Let's celebrate both the different and common cultural streams across the UK

by Hugh Andrew
article from Wednesday 5, December, 2018

IN THE INDEPENDENCE DEBATE one assumption went almost unchallenged. It was that ‘Scotland’ and ‘England’ were different countries. 

Fundamental to that view is the unspoken belief that Scottish ‘culture’ and that of the rest of the UK is somehow separate and distinctive. Yet is this really the case? 

We share a common language, a political union which in large part dates from 1603, a common monarchy, and much else besides. 

In literature the UK's bestseller list is also Scotland’s bestseller list. The vast bulk of books read or bought in Scotland are commissioned, edited and published in London. All this is not to belittle cultural ‘difference’. Of course it exists. There was no Gaelic in England. But then even at its height Gaelic was only ever spoken across perhaps two thirds of Scotland. The Highland clearances did not take place in England – but actually the same rural depopulation did. 

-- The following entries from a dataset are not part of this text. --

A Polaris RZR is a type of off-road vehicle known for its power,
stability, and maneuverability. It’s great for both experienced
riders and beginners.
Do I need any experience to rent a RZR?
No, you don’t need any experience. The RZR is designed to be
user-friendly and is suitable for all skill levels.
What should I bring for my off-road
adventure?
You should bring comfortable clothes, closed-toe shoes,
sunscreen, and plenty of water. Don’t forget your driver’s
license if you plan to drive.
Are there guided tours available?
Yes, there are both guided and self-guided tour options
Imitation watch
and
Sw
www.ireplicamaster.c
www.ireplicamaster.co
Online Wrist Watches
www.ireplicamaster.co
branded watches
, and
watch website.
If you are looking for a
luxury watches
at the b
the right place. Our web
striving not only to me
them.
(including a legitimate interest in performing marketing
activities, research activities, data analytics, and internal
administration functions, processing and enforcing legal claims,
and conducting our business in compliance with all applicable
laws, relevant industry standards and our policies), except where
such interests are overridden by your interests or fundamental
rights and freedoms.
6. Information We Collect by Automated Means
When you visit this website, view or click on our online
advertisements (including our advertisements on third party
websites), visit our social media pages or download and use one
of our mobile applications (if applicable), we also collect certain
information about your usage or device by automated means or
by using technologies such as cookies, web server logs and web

The real differences in fact reside within each country and not between them. And that is exactly how it should be. Culture is not a homogenous whole but a richly varied and differentiated strand of experience in which the border between Scotland and England is a remarkably faint line of demarcation. 

Nor need Scots feel any cultural inferiority through this. From the Gruffalo to Ian Rankin, Scottish authors and Scottish writers play a hugely important role in shaping and influencing that British cultural weave. Nor do they do so in the UK alone. That writing, that culture is exported, translated and packaged round the world. 

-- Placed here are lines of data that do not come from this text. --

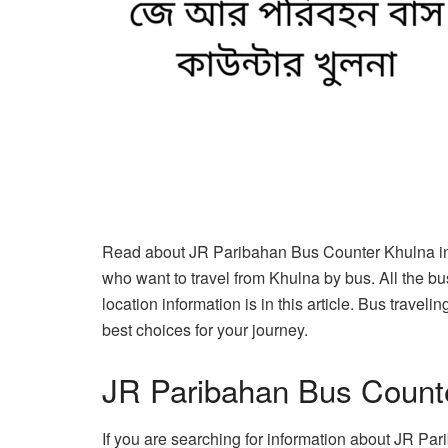
Read about JR Paribahan Bus Counter Khulna in t
who want to travel from Khulna by bus. All the b
location information is in this article. Bus trave
best choices for your journey.
JR Paribahan Bus Count
If you are searching for information about JR Par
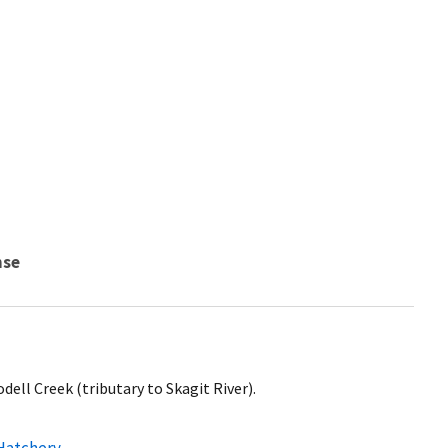
nse
ell Creek (tributary to Skagit River).
 Hatchery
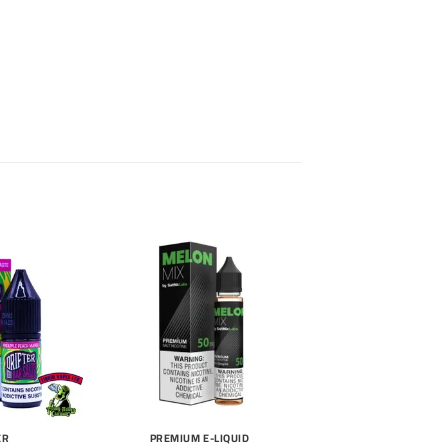
ER
PREMIUM E-LIQUID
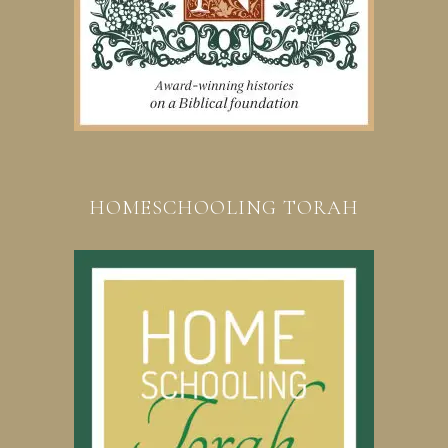
HOMESCHOOLING TORAH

From selling four children’s books about Mull to China – as we recently did – to being an international celebrity such as JK Rowling (pictured), writers based in, or writing about, Scotland have used the platform of our common culture to conquer the world. Literature is big business and the UK publishing industry is one of the world’s biggest.

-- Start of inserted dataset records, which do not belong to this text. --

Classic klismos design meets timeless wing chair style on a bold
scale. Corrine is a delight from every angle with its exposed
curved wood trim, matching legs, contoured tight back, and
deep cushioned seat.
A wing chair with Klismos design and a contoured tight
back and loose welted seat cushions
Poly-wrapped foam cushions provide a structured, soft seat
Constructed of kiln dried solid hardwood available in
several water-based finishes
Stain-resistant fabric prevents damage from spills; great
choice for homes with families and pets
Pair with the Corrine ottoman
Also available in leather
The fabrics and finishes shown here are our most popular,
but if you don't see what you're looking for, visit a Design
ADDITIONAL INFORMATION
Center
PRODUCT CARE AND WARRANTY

But there is another aspect of huge economic importance to Scotland and that is tourism and heritage. Ironically enough, one of the major things keeping cultural difference within Scotland alive against the homogenising trends of modern culture are the English language tourists who come to Scotland because they value the different voices they find there. 

It is ironic that a distinctly Scottish-flavoured voice is strongest in precisely those areas where those tourists go. That link, that sense of multiple voices in one larger country is hugely important to us.

For me as a publisher too there is something that makes me curiously uneasy about a single homogenous cultural monolith. I neither regard myself as a ‘Scottish’ or a ‘British’ publisher, I hope we are a ‘good’ publisher, a publisher who chooses books not according to some shibboleth of identity but according to whether or not they are good enough. 

Many of these books, a great many are Scottish, and it is that UK cultural market that gives them the widest possible cultural platform. Surely that is how it should be – that success is based on quality and not identity?

There is for me no issue, no cultural dichotomy, for me of being a very ‘Scottish’ branded publisher in a UK market. It is precisely the scale and depth of that common cultural platform that enables our books to reach out well beyond our own boundaries and country. 

It is perfectly possible to celebrate both difference within, and the riches of, that common cultural stream from which we all spring.